1.1.2. Statistical Techniques#

The discipline of statistics has long addressed the same fundamental challenge
as data science: how to draw robust conclusions about the world using incomplete
information. One of the most important contributions of statistics is a
consistent and precise vocabulary for describing the relationship between
observations and conclusions. This text continues in the same tradition,
focusing on a set of core inferential problems from statistics: testing
hypotheses, estimating confidence, and predicting unknown quantities.

Data science extends the field of statistics by taking full advantage of
computing, data visualization, machine learning, optimization, and access
to information. The combination of fast computers and the Internet gives
anyone the ability to access and analyze
vast datasets: millions of news articles, full encyclopedias, databases for
any domain, and massive repositories of music, photos, and video.

Applications to real data sets motivate the statistical techniques that we
describe throughout the text.
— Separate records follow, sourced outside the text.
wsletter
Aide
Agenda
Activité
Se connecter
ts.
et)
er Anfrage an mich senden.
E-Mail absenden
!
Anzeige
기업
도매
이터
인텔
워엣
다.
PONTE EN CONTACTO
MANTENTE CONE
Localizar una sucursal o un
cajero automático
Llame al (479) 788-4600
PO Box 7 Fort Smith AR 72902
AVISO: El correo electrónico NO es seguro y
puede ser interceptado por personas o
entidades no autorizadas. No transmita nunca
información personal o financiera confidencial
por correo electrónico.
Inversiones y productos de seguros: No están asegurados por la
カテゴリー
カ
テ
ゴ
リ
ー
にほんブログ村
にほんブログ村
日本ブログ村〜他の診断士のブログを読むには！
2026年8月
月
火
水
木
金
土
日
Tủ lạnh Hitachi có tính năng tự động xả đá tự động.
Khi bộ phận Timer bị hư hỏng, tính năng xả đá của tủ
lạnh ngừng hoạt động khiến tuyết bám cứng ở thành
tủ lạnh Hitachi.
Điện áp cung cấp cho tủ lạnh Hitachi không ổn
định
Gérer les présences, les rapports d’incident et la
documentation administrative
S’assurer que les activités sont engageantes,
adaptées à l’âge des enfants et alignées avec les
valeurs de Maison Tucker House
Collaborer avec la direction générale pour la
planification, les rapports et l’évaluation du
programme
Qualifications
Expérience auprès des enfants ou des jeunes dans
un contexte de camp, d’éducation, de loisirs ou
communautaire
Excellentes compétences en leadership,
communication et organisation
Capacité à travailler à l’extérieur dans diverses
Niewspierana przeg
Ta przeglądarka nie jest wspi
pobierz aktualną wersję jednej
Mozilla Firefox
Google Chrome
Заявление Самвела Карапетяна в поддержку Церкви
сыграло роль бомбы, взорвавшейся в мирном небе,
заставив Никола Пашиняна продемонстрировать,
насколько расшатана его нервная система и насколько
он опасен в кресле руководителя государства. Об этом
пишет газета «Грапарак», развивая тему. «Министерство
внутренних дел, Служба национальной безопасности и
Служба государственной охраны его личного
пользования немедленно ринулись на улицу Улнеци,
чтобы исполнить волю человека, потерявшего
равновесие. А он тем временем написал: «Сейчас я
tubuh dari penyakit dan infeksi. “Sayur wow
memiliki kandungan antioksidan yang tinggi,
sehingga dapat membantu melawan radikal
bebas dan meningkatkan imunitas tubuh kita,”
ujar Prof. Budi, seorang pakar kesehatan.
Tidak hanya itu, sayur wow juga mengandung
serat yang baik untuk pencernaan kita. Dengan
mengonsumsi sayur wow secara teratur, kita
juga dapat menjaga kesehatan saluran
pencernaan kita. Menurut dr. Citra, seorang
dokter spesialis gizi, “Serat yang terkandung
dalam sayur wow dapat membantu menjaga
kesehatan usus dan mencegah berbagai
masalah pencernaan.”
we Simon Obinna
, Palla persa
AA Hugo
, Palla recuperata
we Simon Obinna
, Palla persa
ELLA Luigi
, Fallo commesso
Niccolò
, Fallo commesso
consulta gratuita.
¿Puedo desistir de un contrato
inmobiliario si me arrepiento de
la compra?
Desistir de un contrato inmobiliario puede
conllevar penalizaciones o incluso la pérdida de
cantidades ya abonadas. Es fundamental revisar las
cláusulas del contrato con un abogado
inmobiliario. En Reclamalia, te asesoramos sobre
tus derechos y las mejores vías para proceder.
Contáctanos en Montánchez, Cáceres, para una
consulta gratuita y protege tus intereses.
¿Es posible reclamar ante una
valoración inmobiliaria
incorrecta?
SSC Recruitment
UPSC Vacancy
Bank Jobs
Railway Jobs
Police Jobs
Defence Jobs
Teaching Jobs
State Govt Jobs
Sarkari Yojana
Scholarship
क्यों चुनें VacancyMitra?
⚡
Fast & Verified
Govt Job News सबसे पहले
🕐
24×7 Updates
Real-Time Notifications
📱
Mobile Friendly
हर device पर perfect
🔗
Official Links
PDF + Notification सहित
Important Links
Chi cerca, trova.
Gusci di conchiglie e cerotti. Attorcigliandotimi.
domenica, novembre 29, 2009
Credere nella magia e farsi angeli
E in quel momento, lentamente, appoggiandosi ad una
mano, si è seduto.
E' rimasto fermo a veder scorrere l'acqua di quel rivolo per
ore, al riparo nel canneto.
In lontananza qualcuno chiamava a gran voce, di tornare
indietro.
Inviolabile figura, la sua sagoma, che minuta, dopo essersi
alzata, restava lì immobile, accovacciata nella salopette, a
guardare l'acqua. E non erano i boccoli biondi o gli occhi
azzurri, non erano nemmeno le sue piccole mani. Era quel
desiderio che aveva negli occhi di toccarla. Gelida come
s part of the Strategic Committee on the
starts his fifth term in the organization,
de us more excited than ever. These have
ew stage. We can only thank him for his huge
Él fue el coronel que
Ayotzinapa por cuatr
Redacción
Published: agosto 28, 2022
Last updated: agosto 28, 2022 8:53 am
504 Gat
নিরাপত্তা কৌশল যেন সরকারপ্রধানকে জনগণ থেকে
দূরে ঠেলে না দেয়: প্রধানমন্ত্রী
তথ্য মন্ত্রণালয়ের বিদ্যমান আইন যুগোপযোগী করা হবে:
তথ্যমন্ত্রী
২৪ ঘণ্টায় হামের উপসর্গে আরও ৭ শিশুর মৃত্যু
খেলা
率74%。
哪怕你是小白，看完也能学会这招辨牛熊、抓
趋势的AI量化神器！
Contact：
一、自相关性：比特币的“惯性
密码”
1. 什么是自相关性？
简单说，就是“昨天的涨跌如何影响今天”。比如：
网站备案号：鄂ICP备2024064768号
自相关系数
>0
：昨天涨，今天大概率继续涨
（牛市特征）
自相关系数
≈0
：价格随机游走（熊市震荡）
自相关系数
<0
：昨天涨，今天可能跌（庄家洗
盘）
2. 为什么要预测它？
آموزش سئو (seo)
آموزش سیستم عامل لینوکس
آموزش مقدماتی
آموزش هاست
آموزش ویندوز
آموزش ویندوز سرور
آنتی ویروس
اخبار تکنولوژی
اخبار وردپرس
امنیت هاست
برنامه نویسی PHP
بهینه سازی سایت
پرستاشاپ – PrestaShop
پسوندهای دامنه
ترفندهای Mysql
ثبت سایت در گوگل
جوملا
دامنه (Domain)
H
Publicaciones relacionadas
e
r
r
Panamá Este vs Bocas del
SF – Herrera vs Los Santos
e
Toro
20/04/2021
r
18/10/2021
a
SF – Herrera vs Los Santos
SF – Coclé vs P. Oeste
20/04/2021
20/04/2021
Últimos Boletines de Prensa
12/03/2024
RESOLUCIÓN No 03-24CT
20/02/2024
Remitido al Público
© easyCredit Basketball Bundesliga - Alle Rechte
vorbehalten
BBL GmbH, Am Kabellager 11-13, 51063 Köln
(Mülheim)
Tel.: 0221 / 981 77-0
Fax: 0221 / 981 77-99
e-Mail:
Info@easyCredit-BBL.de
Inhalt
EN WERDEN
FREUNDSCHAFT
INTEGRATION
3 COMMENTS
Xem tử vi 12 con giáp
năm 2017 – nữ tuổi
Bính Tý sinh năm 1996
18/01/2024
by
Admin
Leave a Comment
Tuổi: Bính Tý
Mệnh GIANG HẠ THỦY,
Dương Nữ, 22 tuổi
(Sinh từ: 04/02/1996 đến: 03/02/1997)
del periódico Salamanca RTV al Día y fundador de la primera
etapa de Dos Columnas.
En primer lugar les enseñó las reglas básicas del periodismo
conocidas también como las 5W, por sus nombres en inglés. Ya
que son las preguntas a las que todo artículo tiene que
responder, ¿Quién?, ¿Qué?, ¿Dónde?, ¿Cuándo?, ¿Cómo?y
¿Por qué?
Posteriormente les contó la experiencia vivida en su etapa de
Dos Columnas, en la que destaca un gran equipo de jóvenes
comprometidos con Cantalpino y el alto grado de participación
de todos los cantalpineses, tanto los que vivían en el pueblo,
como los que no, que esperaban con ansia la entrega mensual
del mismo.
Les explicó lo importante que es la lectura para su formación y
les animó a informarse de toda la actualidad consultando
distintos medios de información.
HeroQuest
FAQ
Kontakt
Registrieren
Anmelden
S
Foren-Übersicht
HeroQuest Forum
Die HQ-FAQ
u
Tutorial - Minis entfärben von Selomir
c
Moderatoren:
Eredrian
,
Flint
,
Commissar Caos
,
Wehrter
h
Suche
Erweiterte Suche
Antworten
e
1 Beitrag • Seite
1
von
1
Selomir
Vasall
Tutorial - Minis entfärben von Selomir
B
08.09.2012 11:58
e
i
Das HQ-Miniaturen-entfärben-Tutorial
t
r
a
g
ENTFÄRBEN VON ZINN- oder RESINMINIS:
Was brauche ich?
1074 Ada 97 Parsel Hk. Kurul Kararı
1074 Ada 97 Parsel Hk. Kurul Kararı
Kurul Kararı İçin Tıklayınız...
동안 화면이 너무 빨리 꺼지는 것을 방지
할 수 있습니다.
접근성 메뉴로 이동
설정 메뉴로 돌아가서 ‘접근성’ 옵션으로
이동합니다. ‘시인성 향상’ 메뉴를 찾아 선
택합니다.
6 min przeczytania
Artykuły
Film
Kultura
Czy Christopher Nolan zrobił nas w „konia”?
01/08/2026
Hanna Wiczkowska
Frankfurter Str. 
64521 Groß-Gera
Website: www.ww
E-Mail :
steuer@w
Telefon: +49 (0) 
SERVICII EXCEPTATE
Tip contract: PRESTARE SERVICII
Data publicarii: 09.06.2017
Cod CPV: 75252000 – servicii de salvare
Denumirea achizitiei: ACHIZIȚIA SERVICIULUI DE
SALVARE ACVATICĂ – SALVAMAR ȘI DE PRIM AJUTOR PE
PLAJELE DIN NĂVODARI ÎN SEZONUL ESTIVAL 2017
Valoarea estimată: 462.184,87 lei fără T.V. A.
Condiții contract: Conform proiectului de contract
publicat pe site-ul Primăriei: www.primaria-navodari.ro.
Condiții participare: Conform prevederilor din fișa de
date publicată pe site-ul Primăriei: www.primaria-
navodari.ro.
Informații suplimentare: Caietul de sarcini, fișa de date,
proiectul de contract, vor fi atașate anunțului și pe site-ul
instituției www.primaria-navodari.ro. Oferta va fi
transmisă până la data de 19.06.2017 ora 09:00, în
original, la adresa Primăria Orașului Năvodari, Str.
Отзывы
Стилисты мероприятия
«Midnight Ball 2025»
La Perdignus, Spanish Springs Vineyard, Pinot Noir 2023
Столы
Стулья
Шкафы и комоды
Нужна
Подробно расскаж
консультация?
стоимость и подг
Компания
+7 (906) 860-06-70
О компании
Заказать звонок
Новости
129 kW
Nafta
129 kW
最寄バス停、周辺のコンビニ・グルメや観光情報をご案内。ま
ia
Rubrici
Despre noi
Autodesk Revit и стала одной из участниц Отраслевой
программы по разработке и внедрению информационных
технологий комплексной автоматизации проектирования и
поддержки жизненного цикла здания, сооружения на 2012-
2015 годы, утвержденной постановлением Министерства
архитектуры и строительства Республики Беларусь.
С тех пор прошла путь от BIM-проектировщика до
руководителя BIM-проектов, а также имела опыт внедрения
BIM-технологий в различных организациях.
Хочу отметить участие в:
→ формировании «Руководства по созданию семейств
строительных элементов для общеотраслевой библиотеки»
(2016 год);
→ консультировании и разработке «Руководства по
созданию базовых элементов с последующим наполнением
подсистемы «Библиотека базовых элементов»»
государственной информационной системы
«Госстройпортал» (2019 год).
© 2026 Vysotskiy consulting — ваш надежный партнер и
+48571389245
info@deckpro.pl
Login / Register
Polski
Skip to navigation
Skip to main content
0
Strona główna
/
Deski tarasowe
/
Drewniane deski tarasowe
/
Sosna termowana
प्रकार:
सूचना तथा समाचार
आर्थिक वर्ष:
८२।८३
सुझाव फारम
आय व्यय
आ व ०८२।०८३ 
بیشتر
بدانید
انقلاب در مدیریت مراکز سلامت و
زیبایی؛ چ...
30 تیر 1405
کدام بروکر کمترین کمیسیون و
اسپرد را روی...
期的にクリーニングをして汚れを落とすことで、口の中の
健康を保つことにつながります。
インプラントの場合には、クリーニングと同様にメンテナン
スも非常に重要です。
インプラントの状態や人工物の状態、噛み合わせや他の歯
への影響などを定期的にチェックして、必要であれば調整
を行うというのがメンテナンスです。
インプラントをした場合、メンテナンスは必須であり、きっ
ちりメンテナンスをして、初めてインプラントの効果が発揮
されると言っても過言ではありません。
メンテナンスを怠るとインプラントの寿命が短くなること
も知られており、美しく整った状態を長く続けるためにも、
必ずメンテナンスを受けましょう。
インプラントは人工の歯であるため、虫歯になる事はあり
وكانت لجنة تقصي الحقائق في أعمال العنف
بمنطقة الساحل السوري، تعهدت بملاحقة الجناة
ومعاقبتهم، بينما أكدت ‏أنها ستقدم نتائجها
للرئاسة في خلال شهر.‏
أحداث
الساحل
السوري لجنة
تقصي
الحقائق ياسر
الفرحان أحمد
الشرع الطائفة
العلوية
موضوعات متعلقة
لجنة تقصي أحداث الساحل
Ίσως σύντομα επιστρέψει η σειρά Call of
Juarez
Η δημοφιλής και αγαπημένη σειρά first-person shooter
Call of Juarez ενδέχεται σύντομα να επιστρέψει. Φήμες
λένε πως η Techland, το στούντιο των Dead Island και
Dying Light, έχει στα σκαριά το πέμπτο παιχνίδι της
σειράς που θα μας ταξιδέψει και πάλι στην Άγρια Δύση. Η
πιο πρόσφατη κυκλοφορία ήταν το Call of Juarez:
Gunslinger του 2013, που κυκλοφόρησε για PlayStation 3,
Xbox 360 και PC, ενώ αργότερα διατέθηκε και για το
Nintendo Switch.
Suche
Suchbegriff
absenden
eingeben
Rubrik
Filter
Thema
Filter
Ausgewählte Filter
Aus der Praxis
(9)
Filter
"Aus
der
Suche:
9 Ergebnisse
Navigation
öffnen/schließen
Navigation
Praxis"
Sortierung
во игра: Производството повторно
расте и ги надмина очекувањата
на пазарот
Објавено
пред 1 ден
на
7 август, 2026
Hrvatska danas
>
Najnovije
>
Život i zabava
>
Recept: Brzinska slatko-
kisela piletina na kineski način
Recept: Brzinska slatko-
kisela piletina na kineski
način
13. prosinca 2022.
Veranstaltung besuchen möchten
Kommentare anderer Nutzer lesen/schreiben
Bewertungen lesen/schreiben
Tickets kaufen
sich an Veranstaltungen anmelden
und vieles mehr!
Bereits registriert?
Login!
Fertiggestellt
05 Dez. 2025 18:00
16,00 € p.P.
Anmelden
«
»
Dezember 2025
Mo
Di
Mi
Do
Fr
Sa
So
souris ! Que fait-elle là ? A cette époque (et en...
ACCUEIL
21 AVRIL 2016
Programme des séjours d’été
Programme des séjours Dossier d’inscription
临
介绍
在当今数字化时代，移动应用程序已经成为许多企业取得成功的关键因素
Real data often do not follow regular patterns or
match standard equations. The interesting variation in real data can be lost by
focusing too much attention on simplistic summaries such as average values.
Computers enable a family of methods based on resampling that apply to a wide
range of different inference problems, take into account all available
information, and require few assumptions or conditions. Although these
techniques have often been reserved for advanced courses in statistics, their
flexibility and simplicity are a natural fit for data science applications.